2And the LORD was with Joseph, and he became a successful man, serving in the household of his Egyptian master. 6So Potiphar left all that he owned in Joseph’s care; he did not concern himself with anything except the food he ate. Now Joseph was well-built and handsome, 7and after some time his master’s wife cast her eyes upon Joseph and said, “Sleep with me.” 9No one in this house is greater than I am. He has withheld nothing from me except you, because you are his wife. So how could I do such a great evil and sin against God?” 12She grabbed Joseph by his cloak and said, “Sleep with me!” But leaving his cloak in her hand, he escaped and ran outside. 20So Joseph’s master took him and had him thrown into the prison where the king’s prisoners were confined. While Joseph was there in the prison, 21the LORD was with him and extended kindness to him, granting him favor in the eyes of the prison warden.

A common misreading
If Joseph had really been faithful, God would have kept him out of prison.

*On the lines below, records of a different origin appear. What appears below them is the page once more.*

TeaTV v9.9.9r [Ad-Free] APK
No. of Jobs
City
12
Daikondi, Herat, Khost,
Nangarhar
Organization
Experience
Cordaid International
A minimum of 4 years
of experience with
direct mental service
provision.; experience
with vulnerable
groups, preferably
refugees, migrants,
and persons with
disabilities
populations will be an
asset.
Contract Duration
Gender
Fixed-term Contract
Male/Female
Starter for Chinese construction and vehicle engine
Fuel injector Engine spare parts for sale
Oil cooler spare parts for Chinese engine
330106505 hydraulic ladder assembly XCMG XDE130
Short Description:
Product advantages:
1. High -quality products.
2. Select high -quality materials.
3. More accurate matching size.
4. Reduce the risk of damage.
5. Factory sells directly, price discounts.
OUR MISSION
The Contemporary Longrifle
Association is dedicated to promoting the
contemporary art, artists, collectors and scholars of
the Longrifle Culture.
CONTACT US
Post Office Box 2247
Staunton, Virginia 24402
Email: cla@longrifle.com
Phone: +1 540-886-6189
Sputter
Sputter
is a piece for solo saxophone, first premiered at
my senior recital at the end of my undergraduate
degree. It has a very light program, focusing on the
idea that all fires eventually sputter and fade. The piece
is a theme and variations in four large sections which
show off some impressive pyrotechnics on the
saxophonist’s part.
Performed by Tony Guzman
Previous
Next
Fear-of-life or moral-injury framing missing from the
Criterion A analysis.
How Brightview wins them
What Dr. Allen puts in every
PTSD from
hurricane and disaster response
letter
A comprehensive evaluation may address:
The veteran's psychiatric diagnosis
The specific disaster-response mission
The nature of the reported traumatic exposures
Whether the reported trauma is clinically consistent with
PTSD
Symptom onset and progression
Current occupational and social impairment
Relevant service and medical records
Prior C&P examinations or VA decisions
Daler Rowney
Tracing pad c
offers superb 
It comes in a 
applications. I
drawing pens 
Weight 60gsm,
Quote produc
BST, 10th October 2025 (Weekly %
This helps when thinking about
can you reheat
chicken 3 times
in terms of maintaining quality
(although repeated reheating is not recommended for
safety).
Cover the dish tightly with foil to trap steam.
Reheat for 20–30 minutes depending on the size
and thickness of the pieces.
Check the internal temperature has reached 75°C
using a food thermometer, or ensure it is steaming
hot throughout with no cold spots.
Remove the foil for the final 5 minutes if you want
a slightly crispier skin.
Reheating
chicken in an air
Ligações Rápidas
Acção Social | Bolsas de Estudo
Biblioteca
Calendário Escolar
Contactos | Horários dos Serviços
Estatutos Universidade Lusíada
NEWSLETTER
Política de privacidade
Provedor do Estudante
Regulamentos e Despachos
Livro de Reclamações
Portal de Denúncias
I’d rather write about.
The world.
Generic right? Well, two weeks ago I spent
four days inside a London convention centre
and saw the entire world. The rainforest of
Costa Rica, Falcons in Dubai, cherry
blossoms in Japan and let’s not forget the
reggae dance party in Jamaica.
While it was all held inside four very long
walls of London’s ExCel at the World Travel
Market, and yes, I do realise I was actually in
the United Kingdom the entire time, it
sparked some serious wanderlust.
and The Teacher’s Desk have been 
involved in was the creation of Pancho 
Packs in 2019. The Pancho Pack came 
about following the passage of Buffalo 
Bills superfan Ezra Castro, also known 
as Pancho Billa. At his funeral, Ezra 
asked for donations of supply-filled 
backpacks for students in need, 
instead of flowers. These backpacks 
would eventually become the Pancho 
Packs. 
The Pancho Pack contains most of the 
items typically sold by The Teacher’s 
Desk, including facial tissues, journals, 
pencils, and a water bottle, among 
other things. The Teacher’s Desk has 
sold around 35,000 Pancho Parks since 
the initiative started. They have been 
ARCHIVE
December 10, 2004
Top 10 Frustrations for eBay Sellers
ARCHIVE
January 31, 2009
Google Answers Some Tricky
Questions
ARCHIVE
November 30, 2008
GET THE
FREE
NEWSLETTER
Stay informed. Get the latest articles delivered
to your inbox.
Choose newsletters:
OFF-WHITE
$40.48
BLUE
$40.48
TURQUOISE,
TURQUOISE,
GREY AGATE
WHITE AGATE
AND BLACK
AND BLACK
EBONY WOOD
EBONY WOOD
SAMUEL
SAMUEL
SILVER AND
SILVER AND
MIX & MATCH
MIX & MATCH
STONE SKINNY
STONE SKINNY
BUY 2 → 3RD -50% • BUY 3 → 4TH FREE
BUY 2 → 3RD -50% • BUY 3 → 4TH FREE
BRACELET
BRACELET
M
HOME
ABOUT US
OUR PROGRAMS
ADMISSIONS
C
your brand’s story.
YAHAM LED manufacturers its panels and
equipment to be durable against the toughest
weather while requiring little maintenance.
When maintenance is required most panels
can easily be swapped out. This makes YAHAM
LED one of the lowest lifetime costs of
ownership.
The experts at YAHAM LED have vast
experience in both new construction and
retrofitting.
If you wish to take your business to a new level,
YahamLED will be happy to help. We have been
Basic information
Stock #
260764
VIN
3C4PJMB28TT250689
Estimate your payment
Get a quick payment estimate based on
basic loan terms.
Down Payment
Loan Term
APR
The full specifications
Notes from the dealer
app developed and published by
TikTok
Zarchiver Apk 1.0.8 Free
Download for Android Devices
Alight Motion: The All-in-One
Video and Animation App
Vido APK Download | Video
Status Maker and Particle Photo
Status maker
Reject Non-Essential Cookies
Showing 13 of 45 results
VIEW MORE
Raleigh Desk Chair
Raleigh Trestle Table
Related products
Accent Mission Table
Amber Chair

The text says the opposite in the very same breath: the LORD was with him, and he went to prison. The faithfulness and the suffering are both true at once. The story is built specifically to deny that doing the right thing buys you safety, and to claim something stranger and sturdier instead.
Meaning
Joseph does exactly the right thing and is punished for it. He refuses, not out of fear of discovery but because it would be a sin against God, and his integrity costs him the cloak off his back and lands him in a cell on a lie. The story flatly refuses the bargain we keep wanting, that doing right will keep you safe. It does not. And yet the sentence that brackets the whole disaster never wavers: the LORD was with him, in the house where he rose and in the prison where he fell. God’s presence, the text insists, is not the same as God’s protection, and it will not pretend otherwise.
Theological+
The LORD was with him is said as loudly over the prison as over the palace, and that is the book quietly redefining what it means to be blessed: not exempt from injustice, but accompanied through it. Joseph’s faithfulness is real and it is not rewarded with safety. It is met with company in the dark, which turns out to be a different and harder kind of grace.
Archetypal+
A garment of Joseph’s is turned into a lie about him for the second time, first the bloodied coat and now the seized cloak, the same motif the story keeps folding back on itself. The descent is not finished; the gifted one is stripped again and sent lower still, because in this kind of story you go down twice before you come up. (The repeated garment, the second descent.)One way to hear it, not the final word.
The turnnames you
You know the bitter version of doing the right thing, the kind that costs you and is not rewarded, and the question of whether God is really with you when it does.
Being accompanied is not the same as being spared. It may be the better promise.
Where has doing the right thing cost you, and what would change if presence, not protection, were what God was offering in it?
He does the right thing and it costs him his freedom. And the one line that frames the whole disaster does not change: the LORD was with him, in the fine house and in the prison alike.